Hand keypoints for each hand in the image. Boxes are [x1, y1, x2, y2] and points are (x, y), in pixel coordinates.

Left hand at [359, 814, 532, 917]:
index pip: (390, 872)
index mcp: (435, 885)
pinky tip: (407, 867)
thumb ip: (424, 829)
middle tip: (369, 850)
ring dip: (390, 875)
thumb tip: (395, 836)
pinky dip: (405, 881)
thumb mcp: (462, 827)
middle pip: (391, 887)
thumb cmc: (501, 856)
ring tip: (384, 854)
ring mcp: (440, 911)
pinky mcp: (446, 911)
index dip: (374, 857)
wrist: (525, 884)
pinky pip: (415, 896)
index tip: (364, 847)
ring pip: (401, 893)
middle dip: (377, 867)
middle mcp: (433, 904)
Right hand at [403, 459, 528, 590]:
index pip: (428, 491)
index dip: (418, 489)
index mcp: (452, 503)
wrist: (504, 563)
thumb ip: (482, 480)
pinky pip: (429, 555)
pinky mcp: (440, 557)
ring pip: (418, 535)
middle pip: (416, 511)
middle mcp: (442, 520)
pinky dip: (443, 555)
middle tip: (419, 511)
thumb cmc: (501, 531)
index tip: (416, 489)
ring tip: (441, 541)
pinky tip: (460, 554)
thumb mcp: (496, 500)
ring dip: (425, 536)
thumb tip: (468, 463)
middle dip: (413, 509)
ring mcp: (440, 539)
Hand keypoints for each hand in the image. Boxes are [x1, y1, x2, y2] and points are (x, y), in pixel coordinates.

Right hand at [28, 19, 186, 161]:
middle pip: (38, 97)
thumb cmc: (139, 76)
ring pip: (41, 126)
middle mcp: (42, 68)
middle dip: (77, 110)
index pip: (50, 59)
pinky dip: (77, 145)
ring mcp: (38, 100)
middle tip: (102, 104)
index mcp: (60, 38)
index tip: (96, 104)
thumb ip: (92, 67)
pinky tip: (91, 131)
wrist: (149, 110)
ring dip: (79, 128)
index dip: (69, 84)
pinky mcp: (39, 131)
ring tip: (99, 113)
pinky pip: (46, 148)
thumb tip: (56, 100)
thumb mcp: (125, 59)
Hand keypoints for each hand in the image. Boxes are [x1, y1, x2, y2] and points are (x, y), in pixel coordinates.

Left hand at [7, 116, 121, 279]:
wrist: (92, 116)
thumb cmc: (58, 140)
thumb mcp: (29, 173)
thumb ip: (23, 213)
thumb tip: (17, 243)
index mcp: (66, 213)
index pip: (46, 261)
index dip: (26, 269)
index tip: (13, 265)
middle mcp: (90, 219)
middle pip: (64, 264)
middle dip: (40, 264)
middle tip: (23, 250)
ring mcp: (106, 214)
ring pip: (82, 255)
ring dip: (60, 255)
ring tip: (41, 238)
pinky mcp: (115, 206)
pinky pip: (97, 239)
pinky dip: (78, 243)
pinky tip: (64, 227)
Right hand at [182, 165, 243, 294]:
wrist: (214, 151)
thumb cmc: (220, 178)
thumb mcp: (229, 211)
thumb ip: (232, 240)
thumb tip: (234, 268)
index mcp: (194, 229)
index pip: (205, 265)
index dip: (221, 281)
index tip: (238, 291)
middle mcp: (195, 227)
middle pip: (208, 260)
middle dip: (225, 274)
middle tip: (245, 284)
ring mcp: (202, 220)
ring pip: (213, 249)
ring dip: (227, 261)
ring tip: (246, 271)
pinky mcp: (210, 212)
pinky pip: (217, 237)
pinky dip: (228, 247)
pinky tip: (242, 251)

■ ■ ■ ■ ■

ASSIGNMENT | A verbatim version of the complete listing above is to be returned.

TASK RESULT |
Hand keypoints for each hand in the image. Boxes are [x1, y1, x2, y2] and points are (x, y), in pixel coordinates.

Left hand at [359, 814, 532, 917]:
index pip: (390, 872)
index mcp: (435, 885)
pinky tip: (407, 867)
thumb ip: (424, 829)
middle tip: (369, 850)
ring dip: (390, 875)
thumb tip: (395, 836)
pinky dip: (405, 881)
thumb mcp: (462, 827)
middle pip: (391, 887)
thumb cmc: (501, 856)
ring tip: (384, 854)
ring mcp: (440, 911)
pinky mcp: (446, 911)
index dip: (374, 857)
wrist: (525, 884)
pinky pip: (415, 896)
index tip: (364, 847)
ring pip: (401, 893)
middle dip: (377, 867)
middle mcp: (433, 904)
Right hand at [403, 459, 528, 590]:
index pip: (428, 491)
index dip: (418, 489)
index mcp: (452, 503)
wrist: (504, 563)
thumb ip: (482, 480)
pinky pip: (429, 555)
pinky mcp: (440, 557)
ring pip: (418, 535)
middle pip: (416, 511)
middle mcp: (442, 520)
pinky dip: (443, 555)
middle tip: (419, 511)
thumb cmc: (501, 531)
index tip: (416, 489)
ring tip: (441, 541)
pinky tip: (460, 554)
thumb mcp: (496, 500)
ring dip: (425, 536)
thumb tip: (468, 463)
middle dip: (413, 509)
ring mcp: (440, 539)
Hand keypoints for each hand in the image. Boxes are [x1, y1, x2, y2] and points are (x, y), in pixel coordinates.

Right hand at [28, 19, 186, 161]:
middle pip: (38, 97)
thumb cmc: (139, 76)
ring pip: (41, 126)
middle mcp: (42, 68)
middle dip: (77, 110)
index pip: (50, 59)
pinky dip: (77, 145)
ring mcp: (38, 100)
middle tip: (102, 104)
index mcp: (60, 38)
index tip: (96, 104)
thumb ip: (92, 67)
pinky tip: (91, 131)
wrist: (149, 110)
ring dip: (79, 128)
index dip: (69, 84)
pinky mcp: (39, 131)
ring tip: (99, 113)
pinky pip: (46, 148)
thumb tip: (56, 100)
thumb mcp: (125, 59)
Hand keypoints for each hand in the image. Boxes are [x1, y1, x2, y2] and points are (x, y), in pixel coordinates.

Left hand at [7, 116, 121, 279]:
wrist: (92, 116)
thumb cmc: (58, 140)
thumb mcp: (29, 173)
thumb ip: (23, 213)
thumb tip: (17, 243)
index mcp: (66, 213)
index pip: (46, 261)
index dip: (26, 269)
index tip: (13, 265)
middle mcp: (90, 219)
middle pip: (64, 264)
middle dip: (40, 264)
middle tip: (23, 250)
ring mcp: (106, 214)
ring pip: (82, 255)
ring dip: (60, 255)
ring tip: (41, 238)
pinky mcp: (115, 206)
pinky pip: (97, 239)
pinky dip: (78, 243)
pinky tip: (64, 227)
Right hand at [182, 165, 243, 294]:
wrist: (214, 151)
thumb cmc: (220, 178)
thumb mcp: (229, 211)
thumb ip: (232, 240)
thumb tip: (234, 268)
index mcp: (194, 229)
index pip: (205, 265)
index dip: (221, 281)
index tip: (238, 291)
middle mcp: (195, 227)
middle pip: (208, 260)
middle dip: (225, 274)
middle tip: (245, 284)
ring mcp: (202, 220)
ring pip: (213, 249)
ring dip: (227, 261)
ring tip: (246, 271)
pinky mcp: (210, 212)
pinky pip: (217, 237)
pinky dip: (228, 247)
pinky tip: (242, 251)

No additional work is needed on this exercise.